The most spectacular
formations can be found within the Badlands National Park , particularly
its northern sector, while the southern stretches are encompassed
by the poverty-stricken Pine Ridge Indian Reservation. Clean-cut
Wall , just a few miles north of the park boundaries, is the most
visited commercial center in the region.
Black
Hills
Our people knew there was yellow metal in little chunks up there,
but they did not bother with it, because it was not good for anything
.
- Black Elk, Oglala Sioux holy man
The timbered,
rocky BLACK HILLS rise like an island from a sea of rolling hills
and flat, grain-growing plains, stretching for a hundred miles between
the Belle Fourche River in the north and the Cheyenne to the south,
and varying in width from forty to sixty miles. For many generations
of Sioux, their value was and still is immeasurable. The Hills are
"the heart of everything that is," a kind of spiritual
safe, a place of gods and holy mountains where warriors went to
speak with Wakan Tanka (the Great Spirit) and await visions. They
were dubbed Paha Sapa, or Black Hills, even though they are actually
mountains (the highest, Harney Peak, rises 7242ft), and the blue
spruce and Norway pine trees that cover them only appear to be black
from a distance.
Imagining the
Hills to be worthless, the United States government drew up a treaty
in the mid-nineteenth century that gave them and most of the land
west of the Missouri River to the Indians. All such treaties were
destined to be broken when the discovery of gold turned the Indians'
Eden into the white explorers' El Dorado, and fortune-hunters came
pouring in. The story has an incomplete postscript: in 1980, the
US Supreme Court ordered the federal government to pay the Sioux
$105 million in compensation for the illegal seizure of the Hills
in 1877. After heated debate among Native American representatives,
this settlement was rejected and a steering committee subsequently
formed to campaign for the return of the Hills themselves to the
tribes. The legal battle continues, often hindered by a lack of
consensus among the tribes.
The Hills these
days are a major tourist destination, albeit attracting more Midwesterners,
driven stir-crazy by the endless plains, than international travelers
for whom forested hills may be less of a novelty. As yet, however,
despite the real danger of the entire area becoming an ersatz Western
theme park - as evidenced by its T-shirt stores, pseudo-historical
wax museums, cowboy supper shows and water slides - marketing and
merchandising aren't so extensive as to rob the Hills of all their
beauty or dignity.
The more thickly
wooded north is noted more for urban activities, with the casino
town of Deadwood its busiest spot. No place in the Hills is much
more than ninety minutes from the four presidential heads carved
into Mount Rushmore , but even more remarkable is Crazy Horse Mountain
, the world's most ambitious work-in-progress. In the shade of these
great monuments, the less spoiled southern hills are home to the
bison of Custer State Park and Wind Cave National Park, along with
the town of Hot Springs.
Finally, a word
about gold . Numerous outlets sell gold pendants of the area's distinctive
grape-leaf design. The Hills variety has a frosted finish and comes
in three shades - yellow, green and pink; the last two are alloys,
made by mixing gold with silver and copper or zinc.
East
of the Missouri
For tourists, little in eastern or central South Dakota can be considered
essential. Sioux Falls , the state's biggest city, is faceless but
handy. As one of the country's quietest and smallest capitals, Pierre
has its charms. Mitchell has a few curiosities, while Yankton ,
comfortably ensconced beside the Missouri across from Nebraska,
is a gem-like historic town draped with parks and picket fences,
with the excellent Lewis and Clark Recreation Area on its doorstep.
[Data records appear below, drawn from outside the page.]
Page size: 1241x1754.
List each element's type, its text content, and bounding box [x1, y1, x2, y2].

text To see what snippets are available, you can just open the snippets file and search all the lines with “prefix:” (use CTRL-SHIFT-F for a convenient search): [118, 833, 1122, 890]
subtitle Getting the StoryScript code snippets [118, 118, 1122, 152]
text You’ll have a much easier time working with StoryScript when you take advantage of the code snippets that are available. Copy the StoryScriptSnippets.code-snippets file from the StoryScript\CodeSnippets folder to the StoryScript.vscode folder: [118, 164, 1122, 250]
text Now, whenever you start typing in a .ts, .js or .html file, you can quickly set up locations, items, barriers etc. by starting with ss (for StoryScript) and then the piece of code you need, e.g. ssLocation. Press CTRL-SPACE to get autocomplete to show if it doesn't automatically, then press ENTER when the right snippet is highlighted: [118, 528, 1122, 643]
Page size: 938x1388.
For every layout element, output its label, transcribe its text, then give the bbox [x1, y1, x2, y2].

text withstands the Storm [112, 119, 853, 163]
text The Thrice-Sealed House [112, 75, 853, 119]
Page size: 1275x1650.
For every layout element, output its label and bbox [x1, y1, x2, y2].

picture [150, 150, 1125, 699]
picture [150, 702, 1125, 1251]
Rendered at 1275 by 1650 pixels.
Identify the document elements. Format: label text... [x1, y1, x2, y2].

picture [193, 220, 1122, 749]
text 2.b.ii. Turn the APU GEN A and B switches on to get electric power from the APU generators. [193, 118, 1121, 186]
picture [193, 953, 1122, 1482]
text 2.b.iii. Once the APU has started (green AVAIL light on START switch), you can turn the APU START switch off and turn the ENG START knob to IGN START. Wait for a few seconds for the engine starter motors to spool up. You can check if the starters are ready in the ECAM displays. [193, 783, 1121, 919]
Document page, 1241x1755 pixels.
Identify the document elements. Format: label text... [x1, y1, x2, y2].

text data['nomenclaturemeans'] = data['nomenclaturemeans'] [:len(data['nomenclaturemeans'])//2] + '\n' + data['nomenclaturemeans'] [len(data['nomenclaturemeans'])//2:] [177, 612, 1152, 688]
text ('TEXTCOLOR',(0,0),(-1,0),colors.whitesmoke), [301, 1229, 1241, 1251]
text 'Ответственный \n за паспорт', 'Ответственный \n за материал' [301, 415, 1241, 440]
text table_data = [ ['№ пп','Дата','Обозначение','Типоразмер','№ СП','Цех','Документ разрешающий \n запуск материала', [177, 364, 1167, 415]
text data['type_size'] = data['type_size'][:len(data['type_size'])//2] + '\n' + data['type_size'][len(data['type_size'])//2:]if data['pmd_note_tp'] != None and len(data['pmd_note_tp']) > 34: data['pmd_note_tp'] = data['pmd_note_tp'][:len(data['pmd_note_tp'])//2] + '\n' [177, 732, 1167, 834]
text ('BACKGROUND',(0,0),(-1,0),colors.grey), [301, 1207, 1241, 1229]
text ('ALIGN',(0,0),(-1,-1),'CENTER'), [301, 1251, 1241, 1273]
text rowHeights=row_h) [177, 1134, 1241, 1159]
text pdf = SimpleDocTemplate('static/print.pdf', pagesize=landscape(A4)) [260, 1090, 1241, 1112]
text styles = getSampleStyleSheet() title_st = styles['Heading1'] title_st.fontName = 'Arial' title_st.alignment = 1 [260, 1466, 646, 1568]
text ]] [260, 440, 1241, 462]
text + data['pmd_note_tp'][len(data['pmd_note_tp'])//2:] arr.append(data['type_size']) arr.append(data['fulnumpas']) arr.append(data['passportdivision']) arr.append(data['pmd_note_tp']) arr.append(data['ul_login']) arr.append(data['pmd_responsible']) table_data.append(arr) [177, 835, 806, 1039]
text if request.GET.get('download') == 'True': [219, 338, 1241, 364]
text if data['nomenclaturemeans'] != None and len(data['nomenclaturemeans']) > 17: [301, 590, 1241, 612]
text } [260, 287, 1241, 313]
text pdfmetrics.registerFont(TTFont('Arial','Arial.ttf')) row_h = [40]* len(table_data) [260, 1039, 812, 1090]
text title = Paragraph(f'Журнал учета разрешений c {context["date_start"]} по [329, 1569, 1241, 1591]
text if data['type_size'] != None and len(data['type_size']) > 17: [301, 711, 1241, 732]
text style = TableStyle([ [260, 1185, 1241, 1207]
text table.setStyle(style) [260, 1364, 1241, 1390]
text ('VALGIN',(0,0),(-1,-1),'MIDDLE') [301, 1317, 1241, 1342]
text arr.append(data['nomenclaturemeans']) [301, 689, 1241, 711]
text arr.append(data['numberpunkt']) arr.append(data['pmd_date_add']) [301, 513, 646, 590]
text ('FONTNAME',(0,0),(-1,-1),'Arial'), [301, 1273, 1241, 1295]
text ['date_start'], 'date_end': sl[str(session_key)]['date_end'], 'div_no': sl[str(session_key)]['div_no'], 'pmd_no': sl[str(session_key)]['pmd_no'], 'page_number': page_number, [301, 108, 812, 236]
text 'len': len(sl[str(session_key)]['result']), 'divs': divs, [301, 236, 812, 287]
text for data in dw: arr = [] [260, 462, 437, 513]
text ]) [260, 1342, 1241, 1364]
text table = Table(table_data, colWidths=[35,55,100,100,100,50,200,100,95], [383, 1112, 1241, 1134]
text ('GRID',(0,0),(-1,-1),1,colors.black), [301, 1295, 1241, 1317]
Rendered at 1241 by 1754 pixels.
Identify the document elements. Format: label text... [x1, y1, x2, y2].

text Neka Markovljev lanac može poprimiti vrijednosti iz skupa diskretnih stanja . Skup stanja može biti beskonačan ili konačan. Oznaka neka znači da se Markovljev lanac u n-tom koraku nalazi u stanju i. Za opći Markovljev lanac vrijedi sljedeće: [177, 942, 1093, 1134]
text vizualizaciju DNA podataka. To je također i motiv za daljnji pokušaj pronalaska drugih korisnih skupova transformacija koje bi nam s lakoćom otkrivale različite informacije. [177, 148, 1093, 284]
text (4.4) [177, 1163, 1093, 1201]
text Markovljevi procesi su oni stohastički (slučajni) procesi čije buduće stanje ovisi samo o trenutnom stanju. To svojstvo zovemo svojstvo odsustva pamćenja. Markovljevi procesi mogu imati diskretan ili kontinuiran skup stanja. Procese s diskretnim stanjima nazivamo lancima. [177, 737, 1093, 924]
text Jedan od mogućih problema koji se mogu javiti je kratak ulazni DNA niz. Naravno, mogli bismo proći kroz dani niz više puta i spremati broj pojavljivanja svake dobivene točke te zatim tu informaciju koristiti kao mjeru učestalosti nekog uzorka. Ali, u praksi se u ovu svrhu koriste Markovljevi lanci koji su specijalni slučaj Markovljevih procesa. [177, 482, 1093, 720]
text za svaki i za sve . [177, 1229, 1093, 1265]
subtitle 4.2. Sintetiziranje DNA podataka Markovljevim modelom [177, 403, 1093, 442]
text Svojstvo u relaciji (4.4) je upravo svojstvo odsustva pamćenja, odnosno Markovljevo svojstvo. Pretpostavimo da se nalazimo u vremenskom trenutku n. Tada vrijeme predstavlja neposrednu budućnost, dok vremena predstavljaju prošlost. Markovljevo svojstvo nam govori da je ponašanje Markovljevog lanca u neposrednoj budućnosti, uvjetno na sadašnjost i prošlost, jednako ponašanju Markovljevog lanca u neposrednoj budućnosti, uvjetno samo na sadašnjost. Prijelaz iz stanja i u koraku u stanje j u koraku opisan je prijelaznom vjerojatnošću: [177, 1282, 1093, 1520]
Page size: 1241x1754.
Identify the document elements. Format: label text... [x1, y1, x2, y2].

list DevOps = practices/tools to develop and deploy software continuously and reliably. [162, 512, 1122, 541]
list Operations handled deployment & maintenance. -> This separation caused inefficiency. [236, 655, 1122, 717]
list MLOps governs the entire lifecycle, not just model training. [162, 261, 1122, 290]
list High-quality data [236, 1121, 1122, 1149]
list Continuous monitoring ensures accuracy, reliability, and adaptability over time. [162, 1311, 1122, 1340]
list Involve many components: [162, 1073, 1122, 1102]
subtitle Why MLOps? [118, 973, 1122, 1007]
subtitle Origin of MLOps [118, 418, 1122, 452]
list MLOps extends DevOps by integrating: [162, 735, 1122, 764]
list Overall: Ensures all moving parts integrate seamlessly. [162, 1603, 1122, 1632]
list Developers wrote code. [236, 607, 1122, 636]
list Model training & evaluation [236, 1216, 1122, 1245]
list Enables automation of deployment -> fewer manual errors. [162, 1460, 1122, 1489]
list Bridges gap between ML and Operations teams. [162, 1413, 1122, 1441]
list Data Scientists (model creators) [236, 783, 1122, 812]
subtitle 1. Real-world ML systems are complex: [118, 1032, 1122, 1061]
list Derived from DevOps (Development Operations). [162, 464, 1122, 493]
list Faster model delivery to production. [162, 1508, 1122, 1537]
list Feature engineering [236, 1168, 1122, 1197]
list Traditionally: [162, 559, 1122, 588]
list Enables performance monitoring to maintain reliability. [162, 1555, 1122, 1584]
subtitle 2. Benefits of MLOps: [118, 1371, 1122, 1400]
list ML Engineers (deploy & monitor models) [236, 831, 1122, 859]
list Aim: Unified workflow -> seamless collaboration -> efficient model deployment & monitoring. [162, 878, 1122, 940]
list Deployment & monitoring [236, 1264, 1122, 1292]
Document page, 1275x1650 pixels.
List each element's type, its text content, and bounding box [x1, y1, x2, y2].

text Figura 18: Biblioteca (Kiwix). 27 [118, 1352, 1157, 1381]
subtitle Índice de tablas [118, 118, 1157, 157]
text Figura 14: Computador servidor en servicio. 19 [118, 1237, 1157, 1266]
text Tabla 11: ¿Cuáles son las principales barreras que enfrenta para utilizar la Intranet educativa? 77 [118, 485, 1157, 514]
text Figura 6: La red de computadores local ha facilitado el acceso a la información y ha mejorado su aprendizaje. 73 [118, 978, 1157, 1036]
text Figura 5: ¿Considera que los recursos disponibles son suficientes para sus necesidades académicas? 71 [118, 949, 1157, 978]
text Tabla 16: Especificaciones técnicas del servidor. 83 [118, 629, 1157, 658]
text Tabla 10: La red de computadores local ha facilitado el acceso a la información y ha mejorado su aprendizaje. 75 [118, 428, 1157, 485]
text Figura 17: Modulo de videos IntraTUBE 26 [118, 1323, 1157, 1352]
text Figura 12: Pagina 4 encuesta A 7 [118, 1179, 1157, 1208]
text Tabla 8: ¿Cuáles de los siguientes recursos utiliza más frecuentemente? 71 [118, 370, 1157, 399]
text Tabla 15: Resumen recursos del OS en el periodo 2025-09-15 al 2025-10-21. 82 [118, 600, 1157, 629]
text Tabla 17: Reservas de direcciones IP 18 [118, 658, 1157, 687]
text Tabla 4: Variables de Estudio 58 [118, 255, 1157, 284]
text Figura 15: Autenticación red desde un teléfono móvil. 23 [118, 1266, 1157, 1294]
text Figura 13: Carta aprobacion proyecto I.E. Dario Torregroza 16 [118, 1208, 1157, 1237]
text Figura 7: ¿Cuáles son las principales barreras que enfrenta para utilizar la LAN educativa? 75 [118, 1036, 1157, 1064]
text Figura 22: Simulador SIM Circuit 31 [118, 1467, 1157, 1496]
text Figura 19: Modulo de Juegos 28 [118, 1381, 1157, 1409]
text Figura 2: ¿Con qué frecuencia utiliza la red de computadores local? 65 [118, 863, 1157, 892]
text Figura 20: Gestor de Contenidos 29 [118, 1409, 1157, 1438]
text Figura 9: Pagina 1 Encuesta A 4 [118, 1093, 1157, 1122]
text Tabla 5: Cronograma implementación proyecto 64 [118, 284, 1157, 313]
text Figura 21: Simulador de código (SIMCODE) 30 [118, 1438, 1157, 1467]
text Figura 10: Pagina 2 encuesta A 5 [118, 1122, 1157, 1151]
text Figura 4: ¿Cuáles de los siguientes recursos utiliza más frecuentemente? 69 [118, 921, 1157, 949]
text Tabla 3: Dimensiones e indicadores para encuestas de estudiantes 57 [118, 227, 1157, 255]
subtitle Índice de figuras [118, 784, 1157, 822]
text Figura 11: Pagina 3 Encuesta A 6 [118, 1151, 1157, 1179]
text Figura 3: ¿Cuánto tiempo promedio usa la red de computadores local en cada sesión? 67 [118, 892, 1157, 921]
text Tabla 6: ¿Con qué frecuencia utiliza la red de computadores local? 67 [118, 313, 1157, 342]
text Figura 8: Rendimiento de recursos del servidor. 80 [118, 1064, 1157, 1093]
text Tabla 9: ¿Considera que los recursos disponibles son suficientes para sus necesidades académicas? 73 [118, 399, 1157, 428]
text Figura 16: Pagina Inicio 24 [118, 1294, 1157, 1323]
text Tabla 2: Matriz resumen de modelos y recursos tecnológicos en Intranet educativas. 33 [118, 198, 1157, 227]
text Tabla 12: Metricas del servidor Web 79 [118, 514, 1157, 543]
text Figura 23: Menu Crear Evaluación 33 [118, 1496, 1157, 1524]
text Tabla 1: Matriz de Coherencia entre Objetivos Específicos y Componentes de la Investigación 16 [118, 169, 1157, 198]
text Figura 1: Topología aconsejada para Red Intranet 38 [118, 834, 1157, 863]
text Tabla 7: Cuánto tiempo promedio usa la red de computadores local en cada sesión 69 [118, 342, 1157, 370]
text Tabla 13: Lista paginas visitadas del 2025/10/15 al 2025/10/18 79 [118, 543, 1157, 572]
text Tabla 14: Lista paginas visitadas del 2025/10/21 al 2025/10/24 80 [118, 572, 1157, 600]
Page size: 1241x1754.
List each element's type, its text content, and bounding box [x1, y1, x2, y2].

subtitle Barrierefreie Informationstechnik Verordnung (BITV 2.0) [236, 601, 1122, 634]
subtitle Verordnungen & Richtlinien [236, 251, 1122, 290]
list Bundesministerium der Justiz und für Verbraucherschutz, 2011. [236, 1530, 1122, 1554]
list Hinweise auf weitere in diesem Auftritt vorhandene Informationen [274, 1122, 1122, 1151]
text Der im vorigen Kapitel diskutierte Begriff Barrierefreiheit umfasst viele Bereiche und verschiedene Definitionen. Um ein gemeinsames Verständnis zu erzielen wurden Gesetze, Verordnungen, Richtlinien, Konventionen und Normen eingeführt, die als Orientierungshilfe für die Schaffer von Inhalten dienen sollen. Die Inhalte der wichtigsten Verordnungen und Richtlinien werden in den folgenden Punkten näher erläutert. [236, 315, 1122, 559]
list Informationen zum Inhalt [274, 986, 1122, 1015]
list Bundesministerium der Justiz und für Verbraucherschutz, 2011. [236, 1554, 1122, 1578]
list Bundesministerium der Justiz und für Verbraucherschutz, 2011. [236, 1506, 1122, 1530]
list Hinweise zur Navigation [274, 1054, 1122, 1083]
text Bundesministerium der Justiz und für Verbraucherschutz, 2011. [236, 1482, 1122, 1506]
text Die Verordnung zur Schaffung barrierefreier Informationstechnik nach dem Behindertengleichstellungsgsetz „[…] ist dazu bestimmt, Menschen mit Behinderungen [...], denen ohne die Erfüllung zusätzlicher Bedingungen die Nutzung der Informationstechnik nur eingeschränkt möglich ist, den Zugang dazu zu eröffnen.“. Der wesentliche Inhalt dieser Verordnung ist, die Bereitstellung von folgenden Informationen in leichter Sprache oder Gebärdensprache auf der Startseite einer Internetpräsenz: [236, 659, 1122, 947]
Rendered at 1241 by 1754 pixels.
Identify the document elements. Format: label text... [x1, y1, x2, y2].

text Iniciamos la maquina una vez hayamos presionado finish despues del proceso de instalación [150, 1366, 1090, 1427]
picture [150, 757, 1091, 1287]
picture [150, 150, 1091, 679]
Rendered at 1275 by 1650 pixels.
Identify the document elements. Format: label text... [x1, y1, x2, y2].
The town marks the start of an alternative cross-state route to
I-90, trundling through nearby Vermillion , home to the exceptional
Shrine to Music Museum (where the collection of musical instruments
from all over the world now includes one of Bill Clinton's saxophones),
plus the Rosebud and Pine Ridge reservations. About sixty miles
northwest of Sioux Falls, De Smet is known as "Little Town
on the Prairie" thanks to the autobiographical books of Laura
Ingalls Wilder. You can tour eighteen sites she mentions for smatterings
of history, pretty scenery and homely pride. Chamberlain , where
I-90 shoots down a steep bluff and over the Missouri River, provides
the most spectacular vistas in the eastern part of the state and
is home to the worthwhile Akta Lakota Museum and Cultural Center.